* **ОТРЫВОК ТЕКСТА**:
· · ·
«Смерть» витала в воздухе из-за слоистого тумана — он попеременно закрывал ноги и голову, и от этого белый силуэт то удлинялся, то укорачивался. Когда он окончательно вышел из тумана, все увидели, что идет раненый в одном нижнем белье, его багрово-синее лицо заплыло, рубашка окровавлена. Это был Кравцов. При расстреле его Пастуховым пуля попала в глаз и вышла в затылок.
Пастухов крикнул:
— Взвод, в ружье!
Взвод охраны бросился за оружием и, выскочив к просеке, построился в шеренгу. Кравцов шел медленно и бессознательно. Когда он поравнялся со взводом, Пастухов хрипло отдал команду, и бойцы охватили Кравцова в полукольцо и пошли следом за ним по просеке, которая недалеко от штаба упиралась в крутой берег реки. Я ушел в штаб, меня била лихорадка.
Потом мне рассказали, что Кравцов подошел к обрыву и остановился, как будто осознавая опасность падения в реку, и тогда Пастухов скомандовал:
— Взвод, заряжай! По дезертиру огонь!
· · ·
* **СТРОКИ ДАННЫХ**:
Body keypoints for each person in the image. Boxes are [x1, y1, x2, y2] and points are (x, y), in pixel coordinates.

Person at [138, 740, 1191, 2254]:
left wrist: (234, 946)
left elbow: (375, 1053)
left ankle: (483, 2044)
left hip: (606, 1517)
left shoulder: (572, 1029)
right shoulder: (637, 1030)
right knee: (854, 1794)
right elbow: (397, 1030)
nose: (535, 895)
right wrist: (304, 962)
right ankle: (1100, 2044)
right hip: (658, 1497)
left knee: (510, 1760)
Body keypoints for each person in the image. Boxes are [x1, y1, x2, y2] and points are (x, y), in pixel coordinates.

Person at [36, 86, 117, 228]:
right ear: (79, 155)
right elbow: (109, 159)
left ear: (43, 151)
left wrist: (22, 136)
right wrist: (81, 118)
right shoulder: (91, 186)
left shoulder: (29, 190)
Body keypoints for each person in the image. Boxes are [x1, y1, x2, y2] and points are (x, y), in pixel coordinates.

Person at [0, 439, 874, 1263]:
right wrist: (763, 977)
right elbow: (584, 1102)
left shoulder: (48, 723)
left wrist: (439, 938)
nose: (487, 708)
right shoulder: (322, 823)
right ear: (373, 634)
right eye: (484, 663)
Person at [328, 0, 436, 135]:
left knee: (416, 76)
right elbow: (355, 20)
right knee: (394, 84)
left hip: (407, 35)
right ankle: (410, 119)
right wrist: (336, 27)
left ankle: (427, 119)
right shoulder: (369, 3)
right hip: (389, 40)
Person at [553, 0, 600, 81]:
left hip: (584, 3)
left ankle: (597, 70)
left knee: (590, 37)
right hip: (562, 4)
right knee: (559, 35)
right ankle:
· · ·
* **ЗАДАНИЯ**:
(A) Ответьте по отрывку о Кравцове:
(i) Куда попала пуля, когда Пастухов расстреливал Кравцова?
(ii) Во что упиралась просека недалеко от штаба?
(iii) Что скомандовал Пастухов, когда Кравцов остановился у обрыва?
(B) Продолжите отрывок о Кравцове после последней фразы.

* **ОТВЕТЫ**:
(A)
(i) В глаз, а вышла в затылок.
(ii) В крутой берег реки.
(iii) «Взвод, заряжай! По дезертиру огонь!»

(B)
Я услышал залп и содрогнулся. По моему мнению, Пастухов был не прав и совершил убийство, тихонько между собой осуждали его и офицеры штаба. У меня даже мелькнула мысль, что Пастухов свел счеты с Кравцовым из-за Наташи. Может быть, и можно оправдать расстрел Кравцова в боевой обстановке, но теперь, когда он оказался жив, добирался всю ночь в штаб, истекая кровью, возможно, чтобы объясниться, оправдаться, вторичный расстрел был убийством. Его надо было направить в госпиталь, а после судить военным трибуналом.
Ну а Наташа? Я ее больше не видел и не знаю, что с ней произошло, как она отреагировала на убийство Кравцова. Не знаю, почему не вмешался в эту трагедию командир дивизии Капитохин. Неужели он считал правильными действия своего заместителя? Или таким образом решили отыграться за неудачу на «стрелочнике»?..
В начале апреля 1943 года нас сменила на передовой другая дивизия, начался отвод наших частей. Начальнику оперативного отдела Красильникову было приказано вести колонну войск по просекам и бездорожью: по лежневой деревянной дороге к передовой двигались войска, сменявшие нас, и поэтому в обратном направлении пути по ней не было.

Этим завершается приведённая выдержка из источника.